RESTHeart is a Java open source Low code micro-services Open Platform.

RESTHeart is dual licensed under the AGPL and a business friendly commercial license.

As a framework for building HTTP micro-services is comparable to others, like Undertow (that is actually internally used by RESTHeart), Micronaut and Quarkus.

Its development framework allows implementing Services for request handling and Interceptors to snoop and modify requests and responses at different stages of the request lifecycle. It supports different programming languages, including Java, Kotlin, JavaScript and TypeScript leveraging the polyglot nature of the GraalVM virtual machine.

As a point of distinction between RESTHeart and other popular frameworks, it ships with application-level common features that makes it a Low Code Platform:

- A Data API for MongoDB (or any compatible database e.g. Percona Server for MongoDB, AWS DocumentDB and Azure Cosmos DB) that exposes the database resources through a comprehensive set of REST, GraphQL and WebSocket APIs.
- A Declarative Security implementation to manage Authorization and Authentication via configuration and Access-control list.
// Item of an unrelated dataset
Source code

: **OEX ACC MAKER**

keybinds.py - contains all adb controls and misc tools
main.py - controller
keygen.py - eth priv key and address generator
Leveraging the same plugins mechanism for implementing Services and Interceptors, the security layer can be also adapted and customized.
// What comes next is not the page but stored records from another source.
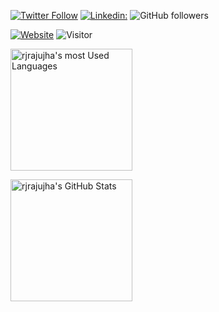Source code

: [![Twitter Follow](https://img.shields.io/twitter/follow/rjrajujha?label=Follow)](https://twitter.com/intent/follow?screen_name=rjrajujha)
[![Linkedin:](https://img.shields.io/badge/-blue?style=flat-square&logo=Linkedin&logoColor=white&link=https://www.linkedin.com/in/rjrajujha)](https://www.linkedin.com/in/rjrajujha/)
![GitHub followers](https://img.shields.io/github/followers/rjrajujha?label=Follow&style=social)

[![Website](https://img.shields.io/badge/Website-46a2f1.svg?&style=flat-square&logo=Google-Chrome&logoColor=white&link=https://rjrajujha.github.io/rjrajujha)](https://rjrajujha.github.io/rjrajujha)
![Visitor](https://visitor-badge.glitch.me/badge?page_id=rjrajujha.rjrajujha)

<img src="https://github-readme-stats.vercel.app/api/top-langs?username=rjrajujha&show_icons=true&locale=en&layout=compact"
    height="195px" alt="rjrajujha's most Used Languages" />

<img src="https://github-readme-stats.vercel.app/api?username=rjrajujha&show_icons=true&locale=en" height="195px"
    alt="rjrajujha's GitHub Stats" />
== Technical implementation ==

RESTHeart it's fully implemented in Java and embeds Undertow, the high performance HTTP server which is one of the core components of the Wildfly Application Server.

RESTHeart inherits the same Undertow's pipeline architecture, where specialized handlers are chained together to serve the requests.

The module restheart-core is the foundation of the platform, the runtime process responsible for handling the core services, parsing the configuration, registering the plugins, enforce the security policy, route requests to the correct Services, executing Interceptors and Initializers.

The plugins implement general purposes functionalities and application logic and can be added via a file based deployment mechanism.

RESTHeart supports the GraalVM so it can be built as native image to better target containerized services. It's also available via Docker containers.